Boughton makes run for governor official
By Rob Ryser Wednesday, January 10, 2018
DANBURY — Mayor Mark Boughton on his first day as a declared gubernatorial candidate touted his idea to phase out the state income tax and streamline Connecticut’s government as the sort of leadership voters want.
“Now I know what you are saying — ‘That’s impossible. It can’t be done’ — but the fact of the matter is the times demand that we think differently and we think outside of the bureaucratic box when it comes to how we govern our state,” Boughton said during a Tuesday news conference. “I believe that our financial distress that I call the death spiral in the state of Connecticut can only be fixed by a radical approach to how we govern.”
For example, Boughton said the Board of Regents had “basically become a dumping ground for political appointments for people who, frankly, couldn’t find a job in the private sector,” and could save the state as much as $10 million if eliminated.
“The state income tax is about $7.5 billion in revenue every two years, and the assumption everybody has is you need that money to run government,” Boughton said. “Part of our plan is to reduce the size and scope of state government with things like eliminating departments, combining departments and a wholesale reorganization of pretty much everything.”
The 53-year-old Republican, who is serving a record ninth term as mayor, made his third run for the state’s highest office in as many elections official at the brief and formal news news conference at the Courtyard Marriott. He later attended an hourlong rally for supporters in the evening at the Palace Theatre in downtown Danbury.
State Democrats were ready for his announcement on Tuesday with a lengthy statement from party Chairman Nick Balletto that was critical of Boughton’s record on immigration and his allegiance with parts of President Donald Trump’s agenda.
“Mark Boughton is nothing more than a cut out of Donald Trump’s Republican Party,” the statement said. “Boughton’s record shows he’d bring Trump’s agenda to Connecticut: divisive attacks on immigrant communities, an NRA anti-safety agenda on guns and a record of opposition to a woman’s right to choose.”
A Boughton campaign spokesman dismissed the statement as “laughable.”
“No amount of misinformation or spin can save the Connecticut Democrats from their abysmal record of ruining our state,” said John Kleinhans.

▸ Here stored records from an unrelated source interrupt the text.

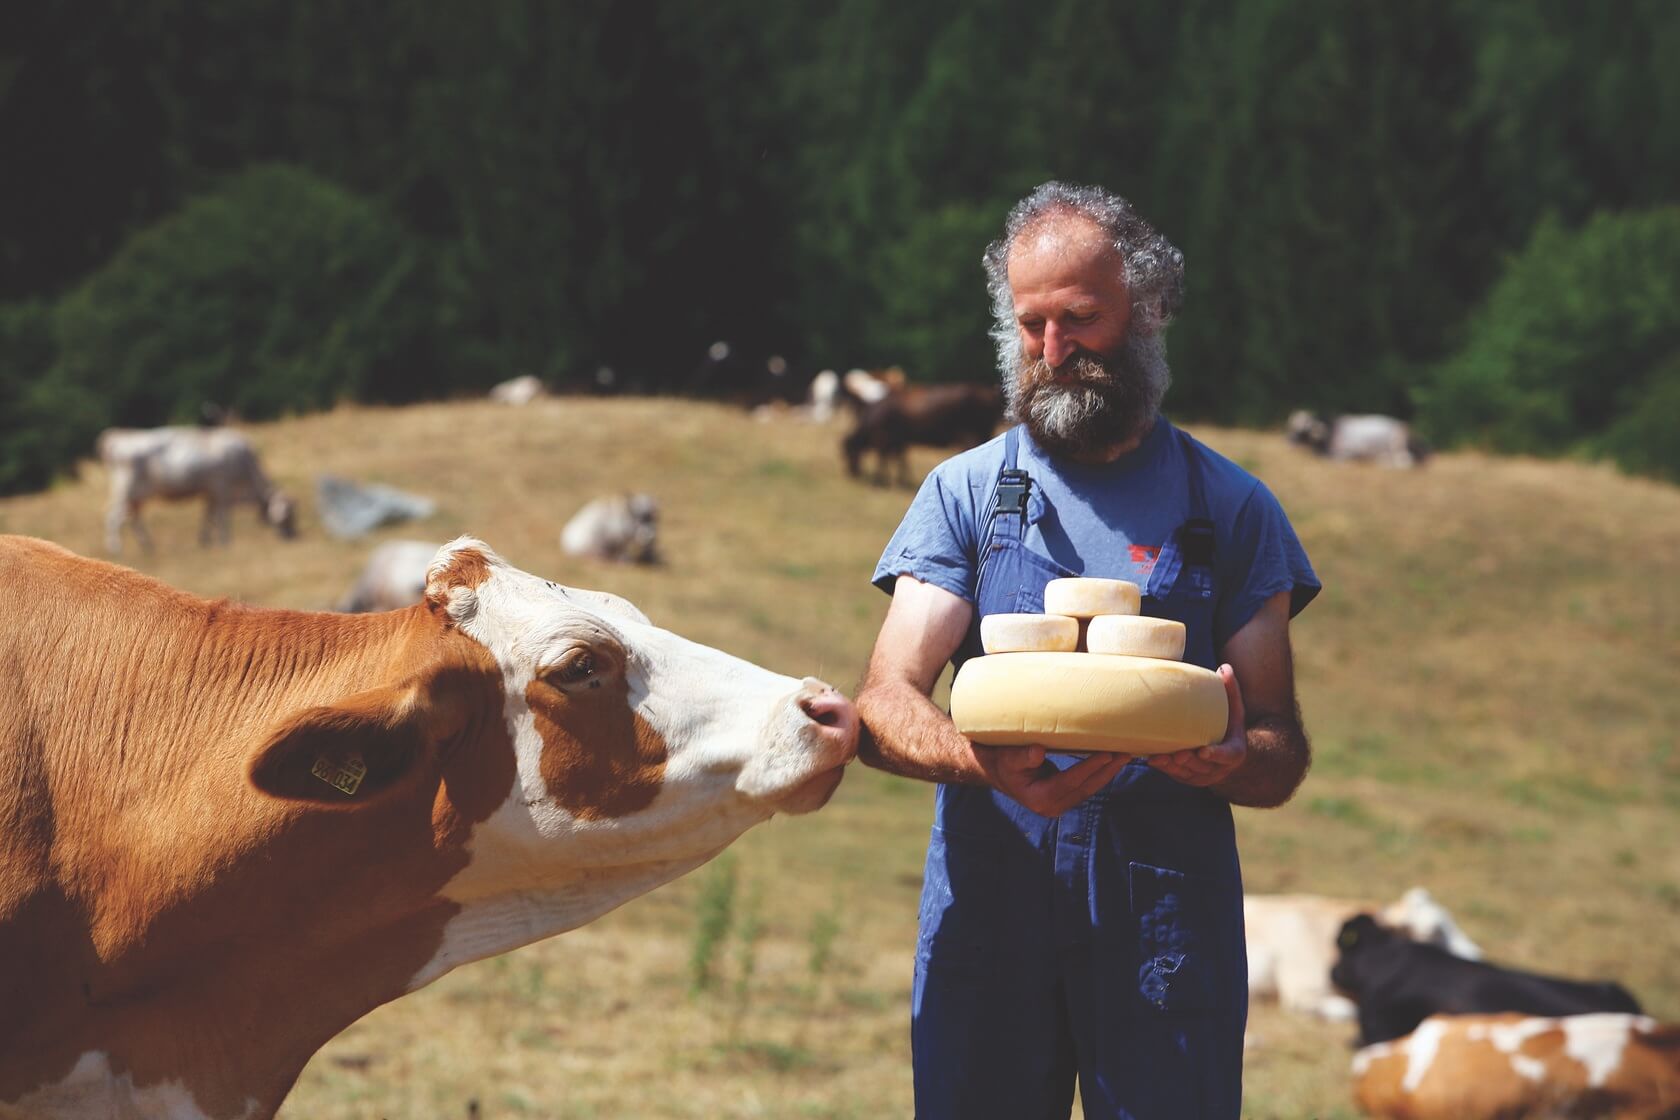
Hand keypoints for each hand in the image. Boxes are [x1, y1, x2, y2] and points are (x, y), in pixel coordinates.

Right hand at [973, 743, 1130, 816]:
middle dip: (1106, 772)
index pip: (1070, 782)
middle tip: (1124, 754)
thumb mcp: (1008, 757)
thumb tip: (1038, 752)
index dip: (1089, 768)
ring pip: (1088, 790)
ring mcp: (1059, 805)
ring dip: (1107, 773)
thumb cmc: (1002, 761)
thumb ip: (1023, 756)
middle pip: (1085, 789)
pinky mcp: (1063, 798)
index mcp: (1039, 798)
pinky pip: (1085, 787)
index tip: (1106, 754)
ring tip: (1123, 756)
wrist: (996, 771)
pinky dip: (1098, 774)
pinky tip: (1110, 762)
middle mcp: (1051, 806)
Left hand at [1146, 663, 1246, 786]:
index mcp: (1234, 752)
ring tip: (1158, 757)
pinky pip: (1176, 775)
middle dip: (1189, 761)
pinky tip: (1152, 759)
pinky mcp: (1188, 778)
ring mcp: (1203, 776)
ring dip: (1173, 767)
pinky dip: (1165, 768)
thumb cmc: (1229, 728)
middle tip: (1178, 753)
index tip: (1204, 752)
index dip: (1216, 755)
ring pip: (1187, 774)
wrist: (1229, 754)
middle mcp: (1219, 768)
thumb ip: (1231, 692)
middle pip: (1203, 767)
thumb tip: (1225, 667)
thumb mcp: (1235, 712)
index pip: (1227, 755)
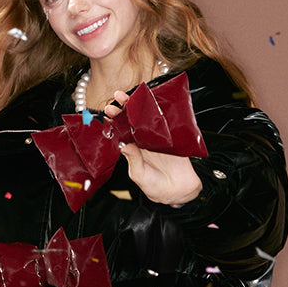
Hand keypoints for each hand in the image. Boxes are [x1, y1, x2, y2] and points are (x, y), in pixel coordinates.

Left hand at [106, 91, 201, 205]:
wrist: (179, 190)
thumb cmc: (156, 187)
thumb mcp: (140, 176)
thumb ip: (133, 161)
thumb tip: (124, 146)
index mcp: (133, 150)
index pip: (121, 132)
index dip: (115, 122)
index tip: (108, 112)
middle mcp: (143, 141)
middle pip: (132, 121)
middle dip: (124, 109)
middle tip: (117, 98)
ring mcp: (157, 137)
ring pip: (147, 118)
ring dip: (141, 106)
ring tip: (133, 96)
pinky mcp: (172, 136)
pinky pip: (166, 121)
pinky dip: (161, 110)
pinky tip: (155, 100)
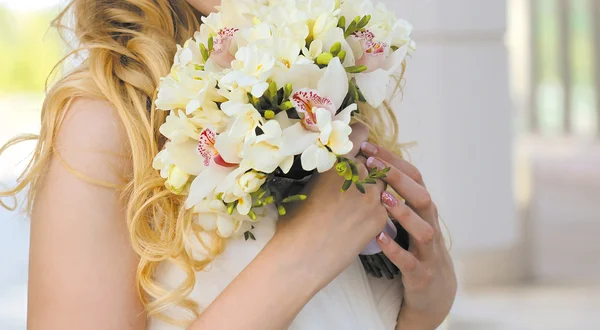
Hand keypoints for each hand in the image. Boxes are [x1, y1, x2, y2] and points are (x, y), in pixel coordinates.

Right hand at [276, 123, 387, 281]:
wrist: (303, 257)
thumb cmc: (294, 222)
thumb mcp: (304, 186)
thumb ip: (324, 170)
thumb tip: (329, 165)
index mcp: (338, 160)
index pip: (360, 135)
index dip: (358, 139)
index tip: (356, 143)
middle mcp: (360, 173)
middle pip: (372, 161)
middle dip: (366, 168)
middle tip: (353, 181)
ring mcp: (374, 196)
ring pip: (382, 183)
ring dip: (373, 189)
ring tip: (355, 204)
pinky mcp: (381, 217)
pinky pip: (384, 206)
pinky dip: (375, 210)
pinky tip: (358, 221)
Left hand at [361, 142, 456, 328]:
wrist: (435, 294)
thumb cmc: (415, 249)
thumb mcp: (409, 222)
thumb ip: (395, 198)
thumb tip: (366, 169)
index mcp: (424, 211)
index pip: (414, 178)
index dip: (393, 161)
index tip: (367, 146)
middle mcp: (430, 226)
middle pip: (422, 197)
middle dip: (398, 178)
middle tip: (372, 163)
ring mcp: (428, 252)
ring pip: (423, 229)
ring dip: (403, 212)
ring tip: (381, 197)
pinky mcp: (421, 274)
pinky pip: (409, 261)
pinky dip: (395, 249)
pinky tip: (378, 237)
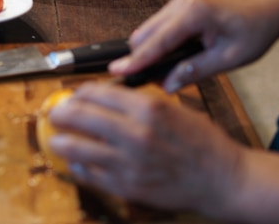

Boughton did take one question after his Tuesday announcement about the Trump effect on Connecticut’s 2018 gubernatorial race, but the Danbury mayor redirected it at unpopular incumbent Democratic Gov. Dannel P. Malloy, who is not seeking re-election.
“[T]here is a consensus in the state, based on the latest polling, that Gov. Malloy hurt the Democrats more than Donald Trump could ever hurt the Republicans,” Boughton said. “At the end of the day, this election is about Connecticut — not the national conversation that is going on.”
Boughton’s first test as a declared candidate for the GOP nomination comes Wednesday at a Republican debate in Hebron.
As many as 10 GOP hopefuls could attend, including state Sen. Toni Boucher, former Trumbull First Selectman Tim Herbst, Fairfield immigration lawyer Peter Lumaj and former U.S. Comptroller General Dave Walker.
Boughton said he would emerge as the most electable GOP candidate — in part because he has already raised the minimum $250,000 in small donations needed to qualify for millions in state public campaign financing.
Lack of financing was the reason Boughton dropped out of the 2014 gubernatorial campaign.
With the funding hurdle cleared, state residents should expect to hear from Boughton about his economic plan over the winter and spring months.
“In my first year of office we are going to reduce 15 percent of all executive order regulations that impact the business environment, and we are going to stop doing things like raiding the special transportation fund that is supposed to be used to fix our highways, bridges and roads,” Boughton said Tuesday. “We are going to rebuild our relationship with our businesses across the state of Connecticut.”
He added that he planned to implement “a pro-growth approach to our economy.”
“I want to create a one-stop permit center for the state of Connecticut, where you could be issued your permit in a matter of weeks instead of a matter of years,” Boughton said.
The mayor also answered a question about his health. In August, Boughton underwent emergency life-saving surgery to remove a brain tumor.
He emerged from that experience a changed man, he said. Some 300 guests at an annual business luncheon in December saw that when Boughton chose to close his state-of-the-city speech on a decidedly religious note, saying “There are no atheists in the ICU.”
“I have been open and honest about the impact that type of surgery had on the way I look at people and the way I govern,” Boughton during Tuesday’s news conference, adding that he would be happy to provide health documents to substantiate his fitness. “I am 100 percent back, and I feel great — I certainly feel a lot better than before the surgery.”